Monday, August 31, 2009

Back to Movie Watching ... With a Vengeance

It occurs to me that the three movies we watched this week all had an element of, shall we say, forcefulness that was unintentional. C'est la vie ...
  • Chinatown
    The classic neo-noir movie starring Jack Nicholson and Faye Dunaway, featuring a host of "hey, it's that guy!" character actors. Rose loved this movie so much that she continually asked if I'd seen it yet. Well, now I can say yes and, sadly, tell her how unimpressed we both were. The look was great, the actors were great ... but where was the dialogue? Out for a nap, evidently. Accompanied by the plot, which I found less than impressive as well. My grade: B-/C+

  • Gran Torino
    I basically knew the plot of an aging Korean war veteran, Walt Kowalski (Clint Eastwood), whose neighborhood has changed drastically as it filled with Hmong immigrants and now edges on ghetto. I was ready for the racist talk, the helping the picked-on kid next door to learn what it means to be a real man, the look at how America has changed. What I was completely unprepared for was the much larger lesson underlying the entire movie. I appreciated those who didn't spoil my discovery by spelling out more, so I also will leave that unrevealed. This is going into my Top 20 Movies list ... although I'm not sure what I'm going to kick out to make room. My grade: A+

  • JCVD
    Here's what I knew about the movie. Jean-Claude Van Damme plays himself in a self-aware role. I liked that idea. More about the plot:
    Jean-Claude Van Damme is an aging action star going through a bitter divorce and custody battle. He needs money to pay his lawyers, and new roles are not exactly rolling in by the pile. With few doors left open in Hollywood, Van Damme opts to return to Brussels, his roots, in order to clear his head and maybe find a renewed career in the international market. Upon arriving in Brussels Van Damme travels to the local post-office to pick up the funds he needs to pay his lawyer, only to stumble into a robbery attempt that quickly turns into a hostage situation. Through a combination of bad luck and public (mis)perception, Van Damme gets fingered for the crime-in-progress; his face gets splashed all over the news, and even while cops surround the post-office, a larger crowd of fans begins to gather outside the post office in support of their hometown legend. (Screen Rant)
    Here's what I didn't know about the movie. We expected it to be played much more lightly, a la My Name is Bruce (haven't seen it, only read about it) where actor Bruce Campbell is called upon for help by a town who mistakenly thinks his movie powers apply to real life also. That movie was played very lightly as I understood it.

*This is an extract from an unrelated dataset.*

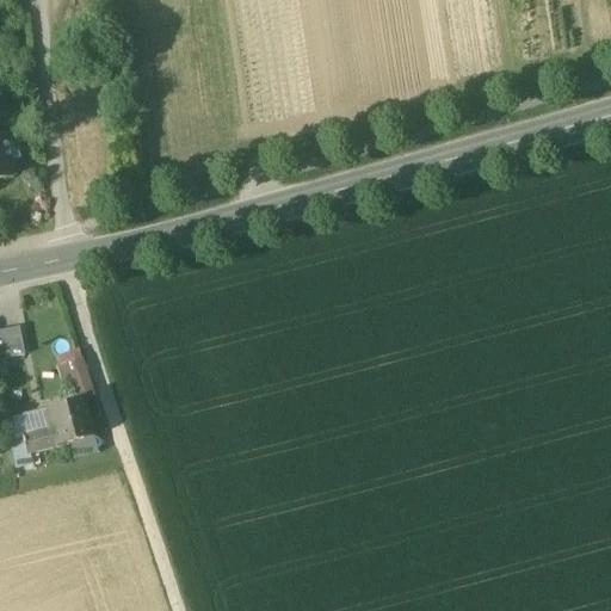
[(11,117),(0,119),(0,137),(5,136),(14,135),(11,117)]
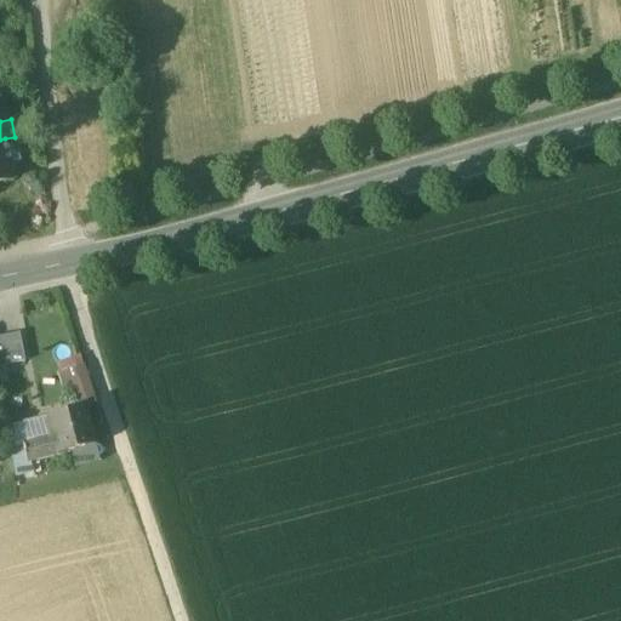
[(15,137),(5,138),(10,163),(20,160),(15,137)]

    We didn't expect to see an art house quality movie where Van Damme breaks the 4th wall repeatedly. A fairly simple story, it showcased Van Damme's acting abilities which were surprisingly good. As well, we know all the jokes about Van Damme's career. So, it seems, does he and these are used in a very effective spot where we see him factually assessing his life and career, for the good, the bad, and the ugly. I'm not sure if we liked it so much because it was so completely something we didn't expect or if it was just that good. At any rate, my grade: B.